** Selected text follows **
- Genre: Reality
- Created by: Chris Coelen
- Presented by: Omar Chaparro; Lucy Chaparro;
- Country of origin: Mexico
- Original language: Spanish
- No. of seasons: 1
- No. of episodes: 11

Production
- Executive producers: Coty Cagliolo; Johanna Helman; Martin Solmesky;
- Running time: 46-75 minutes
- Production company: Fremantle

Original release
- Network: Netflix
- Release: August 1, 2024 – present

Related
- Love Is Blind

= Love Is Blind: Mexico =

2024 Netflix reality series

Love Is Blind: Mexico is a Mexican reality television series based on the American show by the same name, hosted by the Mexican celebrity couple Omar Chaparro and Lucy Chaparro which premiered on Netflix on August 1, 2024, as part of a three-week event. The reunion episode aired on August 18, 2024.
** End of Selected text **
** Dataset excerpts follows **
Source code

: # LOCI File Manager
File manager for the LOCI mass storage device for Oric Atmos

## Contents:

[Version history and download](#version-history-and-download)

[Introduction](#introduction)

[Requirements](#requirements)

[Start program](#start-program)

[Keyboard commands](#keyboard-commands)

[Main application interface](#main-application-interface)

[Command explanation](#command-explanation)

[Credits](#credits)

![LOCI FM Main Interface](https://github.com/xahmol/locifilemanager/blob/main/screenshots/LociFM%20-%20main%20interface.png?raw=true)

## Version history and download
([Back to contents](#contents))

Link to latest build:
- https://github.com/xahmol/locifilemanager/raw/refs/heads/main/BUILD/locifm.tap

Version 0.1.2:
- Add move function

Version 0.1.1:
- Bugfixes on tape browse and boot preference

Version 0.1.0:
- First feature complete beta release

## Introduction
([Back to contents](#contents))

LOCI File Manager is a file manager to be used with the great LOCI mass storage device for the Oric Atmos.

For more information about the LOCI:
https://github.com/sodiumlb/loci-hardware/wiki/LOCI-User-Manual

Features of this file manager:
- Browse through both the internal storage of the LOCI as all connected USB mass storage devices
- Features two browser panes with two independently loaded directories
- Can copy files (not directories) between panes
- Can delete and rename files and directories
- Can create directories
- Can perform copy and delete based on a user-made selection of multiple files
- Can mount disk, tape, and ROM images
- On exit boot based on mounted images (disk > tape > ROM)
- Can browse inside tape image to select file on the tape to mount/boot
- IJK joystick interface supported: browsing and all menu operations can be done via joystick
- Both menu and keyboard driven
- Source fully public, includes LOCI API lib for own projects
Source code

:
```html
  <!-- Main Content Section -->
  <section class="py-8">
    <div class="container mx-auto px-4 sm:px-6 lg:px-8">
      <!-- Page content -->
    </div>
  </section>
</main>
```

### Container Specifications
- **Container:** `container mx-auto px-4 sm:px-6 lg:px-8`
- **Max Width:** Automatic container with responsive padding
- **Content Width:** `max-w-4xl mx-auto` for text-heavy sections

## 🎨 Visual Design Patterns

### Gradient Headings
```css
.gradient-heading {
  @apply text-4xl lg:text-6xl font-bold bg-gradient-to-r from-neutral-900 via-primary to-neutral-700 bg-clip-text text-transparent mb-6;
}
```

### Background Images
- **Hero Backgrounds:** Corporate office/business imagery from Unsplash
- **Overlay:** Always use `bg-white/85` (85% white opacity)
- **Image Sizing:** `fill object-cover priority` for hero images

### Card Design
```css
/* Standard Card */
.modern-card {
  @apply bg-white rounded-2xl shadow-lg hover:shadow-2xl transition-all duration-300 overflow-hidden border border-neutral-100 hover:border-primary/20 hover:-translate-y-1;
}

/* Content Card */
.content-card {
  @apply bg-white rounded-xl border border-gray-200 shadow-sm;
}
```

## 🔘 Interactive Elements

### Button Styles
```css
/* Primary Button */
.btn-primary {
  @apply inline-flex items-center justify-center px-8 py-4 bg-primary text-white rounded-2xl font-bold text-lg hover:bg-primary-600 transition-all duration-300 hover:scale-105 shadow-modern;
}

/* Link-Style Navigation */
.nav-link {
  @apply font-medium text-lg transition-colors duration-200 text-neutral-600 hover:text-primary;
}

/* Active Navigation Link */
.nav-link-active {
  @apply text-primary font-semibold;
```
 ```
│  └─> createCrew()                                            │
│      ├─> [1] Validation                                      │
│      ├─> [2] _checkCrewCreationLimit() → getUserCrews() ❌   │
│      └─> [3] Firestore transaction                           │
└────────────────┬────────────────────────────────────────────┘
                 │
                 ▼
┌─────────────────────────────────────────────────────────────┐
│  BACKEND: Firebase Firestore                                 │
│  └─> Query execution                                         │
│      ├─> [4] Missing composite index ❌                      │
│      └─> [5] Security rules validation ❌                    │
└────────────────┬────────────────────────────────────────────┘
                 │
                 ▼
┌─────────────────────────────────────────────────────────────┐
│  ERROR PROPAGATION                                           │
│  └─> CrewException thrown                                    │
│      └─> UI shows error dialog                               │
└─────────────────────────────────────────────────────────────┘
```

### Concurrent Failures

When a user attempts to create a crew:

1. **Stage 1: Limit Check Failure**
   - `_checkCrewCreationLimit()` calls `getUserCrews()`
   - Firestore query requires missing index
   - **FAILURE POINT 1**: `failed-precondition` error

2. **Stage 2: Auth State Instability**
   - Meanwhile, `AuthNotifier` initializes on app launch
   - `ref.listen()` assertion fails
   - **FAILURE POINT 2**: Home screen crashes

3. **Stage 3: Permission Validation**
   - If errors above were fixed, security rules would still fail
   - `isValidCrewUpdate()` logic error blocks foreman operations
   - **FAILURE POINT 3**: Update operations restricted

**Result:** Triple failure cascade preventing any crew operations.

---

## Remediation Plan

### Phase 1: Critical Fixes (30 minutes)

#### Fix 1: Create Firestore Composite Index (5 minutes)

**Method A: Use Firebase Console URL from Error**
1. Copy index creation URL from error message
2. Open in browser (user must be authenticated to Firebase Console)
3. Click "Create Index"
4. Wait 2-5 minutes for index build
** End of Dataset excerpts **
*What the task requires:* Copy the passage of the Love Is Blind: Mexico page that runs from "Original release" to "August 18, 2024.", word for word.

*Problem solution:*
Original release
- Network: Netflix
- Release: August 1, 2024 – present

Related
- Love Is Blind

= Love Is Blind: Mexico =

2024 Netflix reality series

Love Is Blind: Mexico is a Mexican reality television series based on the American show by the same name, hosted by the Mexican celebrity couple Omar Chaparro and Lucy Chaparro which premiered on Netflix on August 1, 2024, as part of a three-week event. The reunion episode aired on August 18, 2024.